Tulsa to receive $1 Million for public art project honoring America’s First “Black Wall Street”

OklahomaHuman InterestEvents
Collaborator: City of Tulsa
Published: 01/20/2019, 9:43 AM
Edited: 03/11/2021, 10:22 AM

(TULSA, Okla.) Tulsa has been named a Bloomberg Philanthropies 2018 Public Art Challenge winner and will receive $1 million for “The Greenwood Art Project,” a group of temporary public artworks which celebrate and commemorate a vibrant community in the Historic Greenwood District known as Black Wall Street.

Black Wall Street was the most prominent district of black-owned businesses in the United States in the early 20th century. Located in the Greenwood neighborhood of Tulsa, in 1921 this community was devastated by racially motivated attacks known as the Black Wall Street Massacre.  

Urban renewal projects in the 1950s and 1960s, including the construction of a major highway through Greenwood, further harmed the area. This public art project seeks to celebrate the history of Black Wall Street and create a more equitable future for residents and visitors.

For the “Greenwood Art Project,” Rick Lowe, nationally renowned artist and founder of Project Row Houses, will work with local artists to tell the story of this neighborhood through a series of installations.
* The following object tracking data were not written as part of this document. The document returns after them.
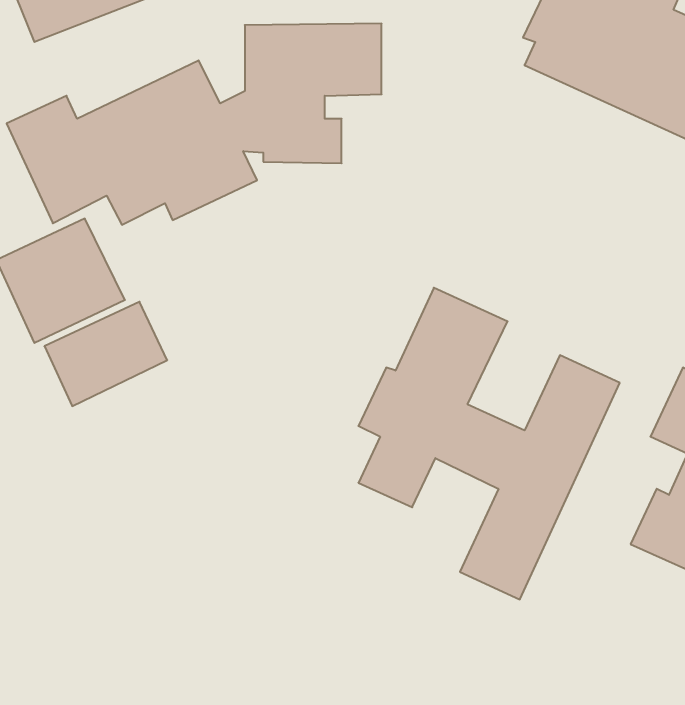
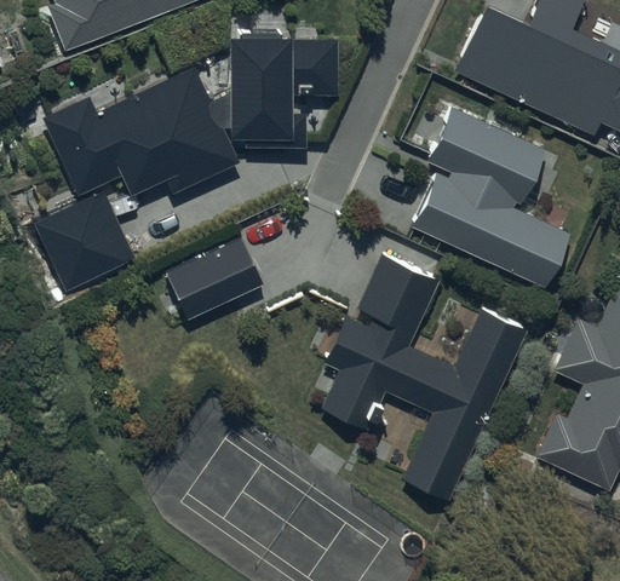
building: none -> [412,100,567,280]
building: [44,302,167,406] -> [163,230,260,312]

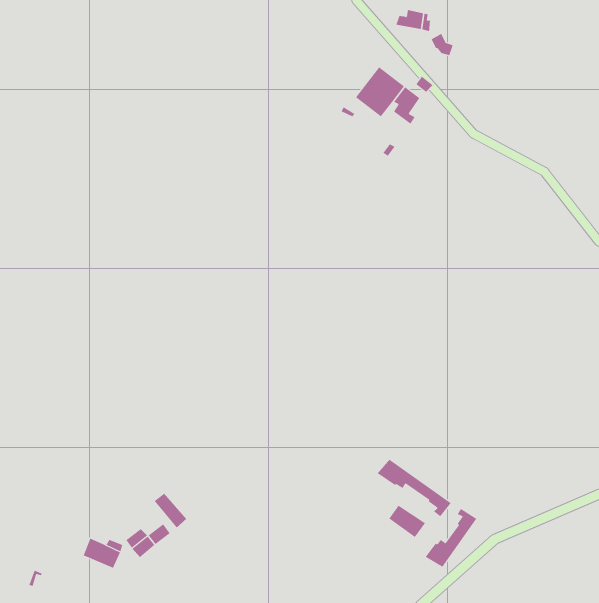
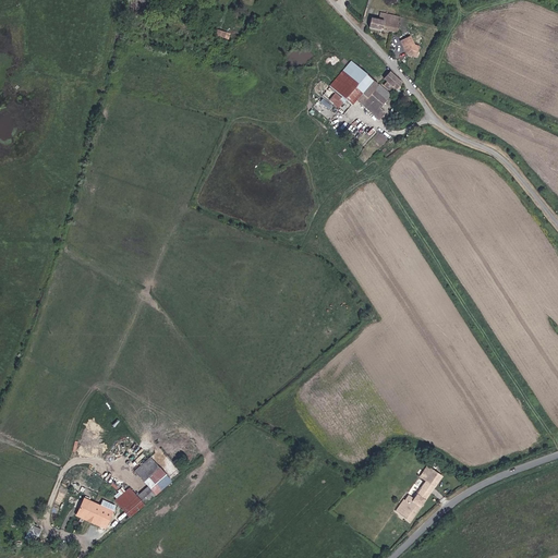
building: [377,459,452,517] -> none
building: [388,505,426,538] -> none

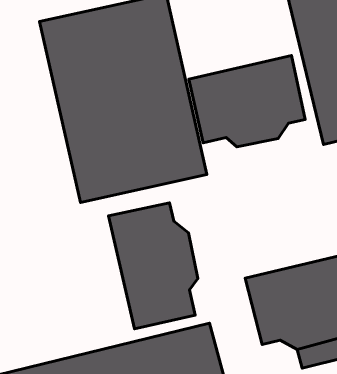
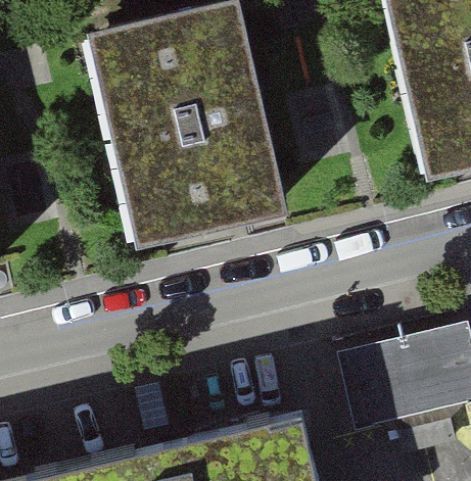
building: [189,55,305,147] -> none
building: [109,203,198,329] -> none

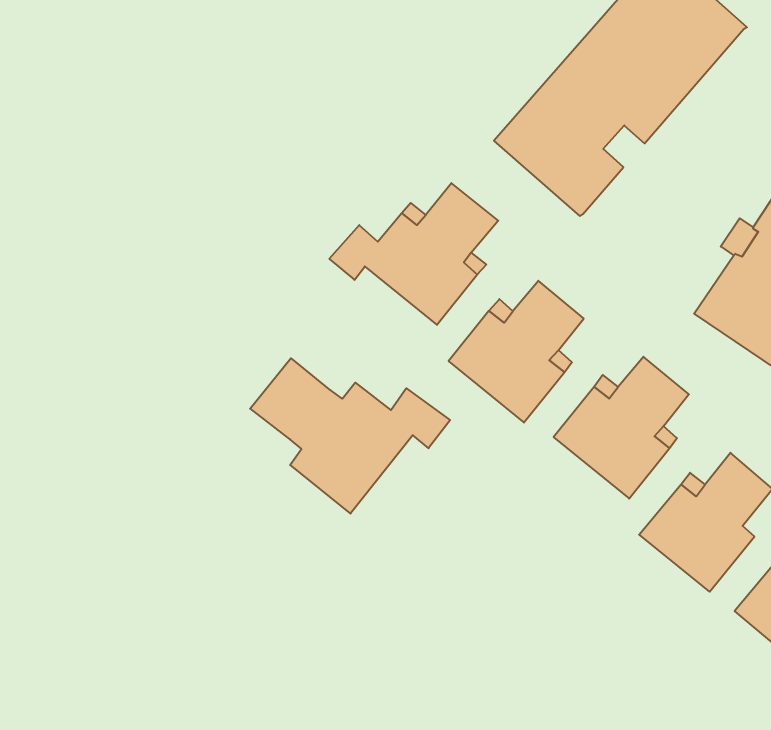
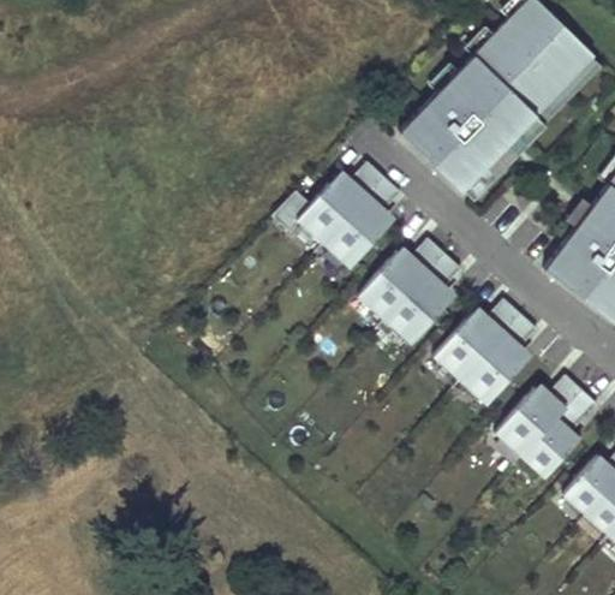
building: none -> [464,58,602,198]
building: [250,358,450,514] -> none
Eight art installations will be located at significant sites throughout this historic district, including at the John Hope Franklin Reconciliation Center and the Greenwood Cultural Center.
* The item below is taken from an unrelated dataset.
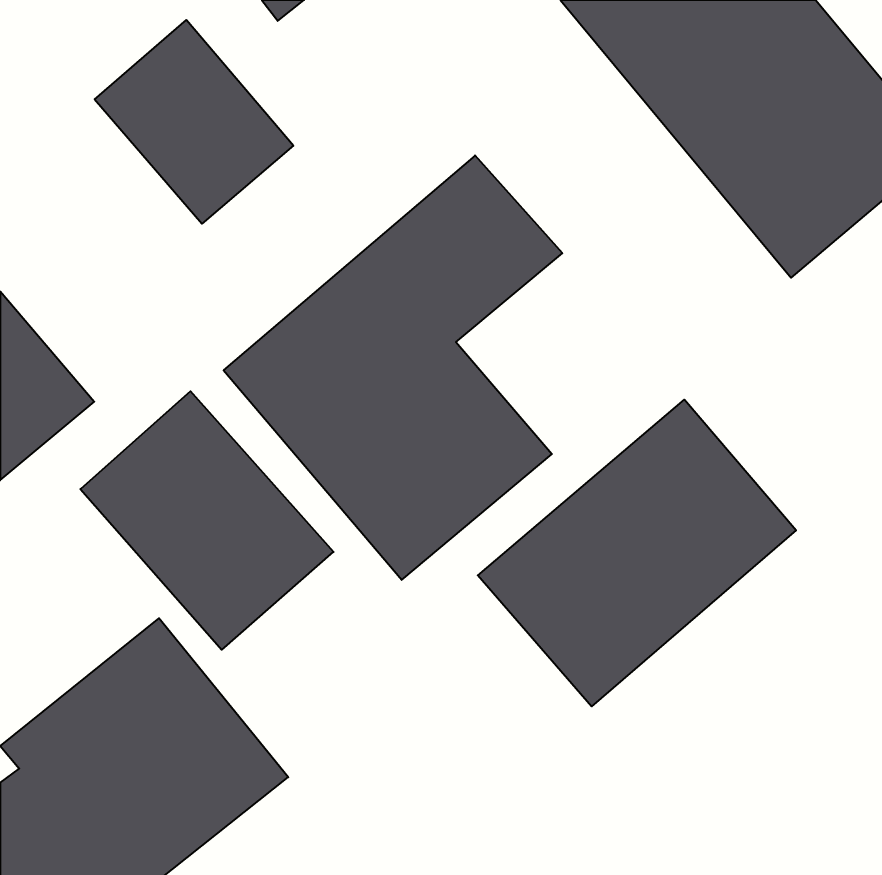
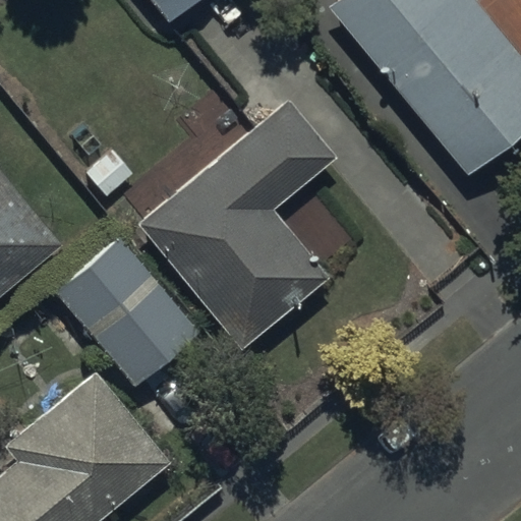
building: [95,20,293,224] -> none
building: [478,400,796,706] -> none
Mike Bloomberg said, “Nearly 100 years after violence rocked Black Wall Street, and 50 years after a highway cut the neighborhood in half, the Greenwood Art Project responds with a message of unity and hope. The project will commemorate a community that once existed – and inspire people to envision a better, fairer future.”

Mayor G.T. Bynum said, “In Tulsa, the racial and economic disparities that still exist today can be traced to the 1921 race massacre. The city as a whole suffers when economic inequality touches any neighborhood. The Greenwood Art Project will help encourage connections and engage citizens to understand the dangers of hatred, the power of resilience and the importance of reconciliation.”
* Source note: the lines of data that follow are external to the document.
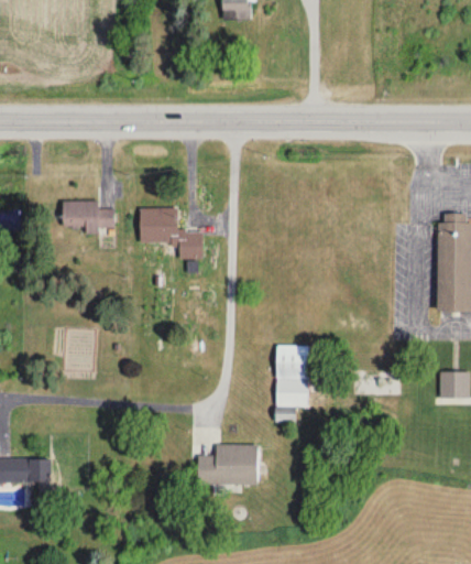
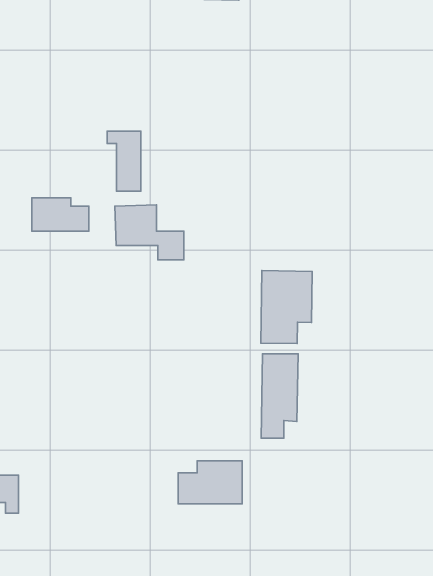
building: none -> [107,131,141,191]
building: none -> [261,271,312,344]

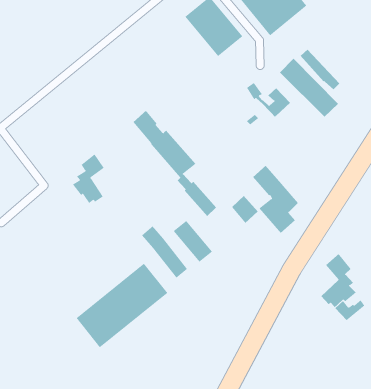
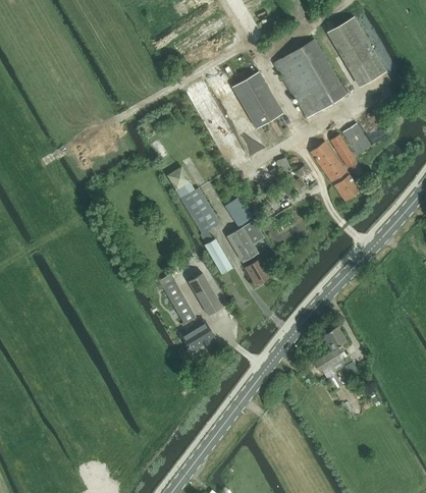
building: none -> [342,123,370,154]
building: [72,154,104,204] -> none
building: [252,165,299,234] -> [225,197,264,262]
building: [76,263,168,348] -> none
building: none -> [180,321,215,351]

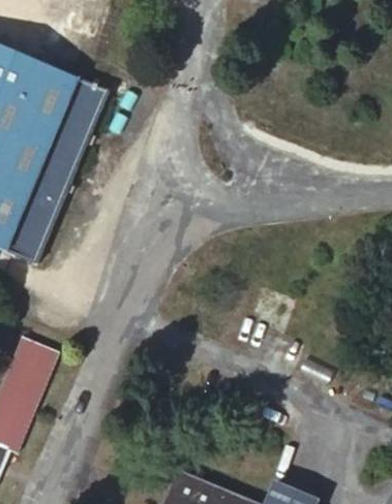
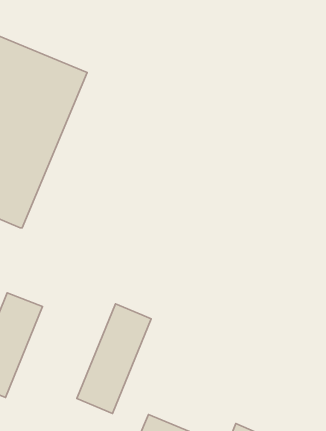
building: none -> [77,304,151,414]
The 1921 Tulsa Race Massacre Centennial Commission is a key project partner. Composed of 46 members from across the business, cultural and civic landscapes of Tulsa, the Commission includes Oklahoma State Senator James Lankford and John W. Franklin of the Smithsonian Institution’s National Museum of African American History and Culture – who is also the son of historian and Greenwood resident John Hope Franklin. Additional partners include the Tulsa Arts Fellowship, the University of Tulsa, and the George Kaiser Family Foundation.

Artist Rick Lowe said, “The story of Black Wall Street is already one of triumph and tragedy. Through the Greenwood Art Project in time for the 100th anniversary of the Tulsa Race Massacre, we have the opportunity to establish a future of prosperity, reconciliation and unity – a narrative that every city in America stands to learn from. I am committed to this project because of everything that it stands for.”

In the coming months, Rick Lowe will work with stakeholders and members of the community, including Jeff Van Hanken, Arts and Cultural Committee Chair for the 2021 Centennial Commission Steering Committee, to help shape the concept for the installations that will engage and help build bridges in the Tulsa community.